Non ! La lutte des ouvriers n’est pas une lutte égoïste pour des revendications partielles. Comme le disait le Manifeste du Parti communiste (1848) : « Jusqu’à présent, tous les mouvements sociaux ont été des mouvements déclenchés par une minorité ou dans l’intérêt d’une minorité. Le mouvement prolétarien est le mouvement autonome d’une grande majorité dans l’intérêt de la grande majorité ». La lutte revendicative fait partie du mouvement historique de la classe ouvrière visant à construire une société consacrée à la pleine satisfaction des besoins humains. Ce n’est pas vers la « baie de Cadix » qu’il faut regarder pour que la lutte aille de l’avant. C’est vers la classe ouvrière dans son ensemble qui souffre autant que leurs frères et sœurs de Cadix de l’inflation, de la précarité, des baisses de salaire dans les contrats de travail, de la diminution des prestations sociales, du chaos dans les hôpitaux, de la menace de la poursuite de la pandémie de Covid. Mais, d’autre part, les travailleurs des autres régions doivent voir dans celle de leurs camarades de Cadix, leur lutte et démontrer leur solidarité en se joignant à eux, en mettant en avant leurs propres revendications.

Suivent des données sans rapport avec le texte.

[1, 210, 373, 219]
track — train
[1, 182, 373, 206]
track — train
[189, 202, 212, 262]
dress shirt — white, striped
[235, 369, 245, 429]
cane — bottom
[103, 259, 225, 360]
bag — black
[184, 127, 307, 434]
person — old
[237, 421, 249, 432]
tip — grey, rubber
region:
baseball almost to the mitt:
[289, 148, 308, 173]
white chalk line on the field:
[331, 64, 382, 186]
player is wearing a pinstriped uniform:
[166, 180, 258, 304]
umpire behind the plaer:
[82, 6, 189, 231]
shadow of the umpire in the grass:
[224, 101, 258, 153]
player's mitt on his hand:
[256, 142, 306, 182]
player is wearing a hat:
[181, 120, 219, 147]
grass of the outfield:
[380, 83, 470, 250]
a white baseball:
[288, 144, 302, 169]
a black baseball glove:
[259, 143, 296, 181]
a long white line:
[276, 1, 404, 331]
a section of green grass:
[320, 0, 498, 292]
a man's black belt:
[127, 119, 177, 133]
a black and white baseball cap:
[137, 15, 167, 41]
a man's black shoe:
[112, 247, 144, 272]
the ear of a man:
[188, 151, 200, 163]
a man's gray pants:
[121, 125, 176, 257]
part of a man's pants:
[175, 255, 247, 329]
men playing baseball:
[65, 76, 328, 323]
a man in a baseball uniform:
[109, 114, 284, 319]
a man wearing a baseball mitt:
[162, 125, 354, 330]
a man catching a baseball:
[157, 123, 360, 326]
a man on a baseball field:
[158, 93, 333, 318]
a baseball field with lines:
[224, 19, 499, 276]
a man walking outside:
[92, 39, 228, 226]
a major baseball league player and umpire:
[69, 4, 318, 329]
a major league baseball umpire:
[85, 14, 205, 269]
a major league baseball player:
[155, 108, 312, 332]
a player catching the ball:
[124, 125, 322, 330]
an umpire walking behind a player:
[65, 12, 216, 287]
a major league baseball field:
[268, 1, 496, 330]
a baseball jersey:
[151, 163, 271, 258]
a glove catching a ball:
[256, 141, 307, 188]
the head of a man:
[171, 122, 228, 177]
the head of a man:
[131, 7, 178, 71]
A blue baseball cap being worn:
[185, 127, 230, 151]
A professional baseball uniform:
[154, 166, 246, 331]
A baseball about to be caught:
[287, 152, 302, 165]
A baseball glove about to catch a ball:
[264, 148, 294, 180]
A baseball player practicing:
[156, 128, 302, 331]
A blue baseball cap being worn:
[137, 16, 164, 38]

Contrairement aux mensonges démocratiques, la société actuelle n’est pas une somme de citoyens « égaux devant la loi ». Elle est divisée en classes, une minorité exploiteuse qui possède tout et ne produit rien, et en face d’elle, la classe ouvrière, la majorité exploitée, qui produit tout et possède de moins en moins. Seule la lutte en tant que classe peut rendre les revendications des travailleurs de Cadix réalisables, seule la lutte en tant que classe peut ouvrir un avenir face à l’effondrement de l’économie et à la barbarie du capitalisme.
CCI, 21 novembre 2021
1) Cf. « Les luttes ouvrières aux Etats-Unis, en Iran, en Italie, en Corée… Ni la pandémie, ni la crise économique n’ont brisé la combativité du prolétariat ! », Révolution internationale n° 491 (nov.-déc. 2021).
2) Citation tirée d’un communiqué de la Coordination des ouvriers métallurgistes de la baie de Cadix.
3) Cf. notre article de 2006 : « Grève de la métallurgie à Vigo en Espagne : une avancée dans la lutte prolétarienne », Internationalisme n° 326.
4) Cf. notre tract international : « 2011 : de l’indignation à l’espoir », Révolution internationale n° 431 (avril 2012).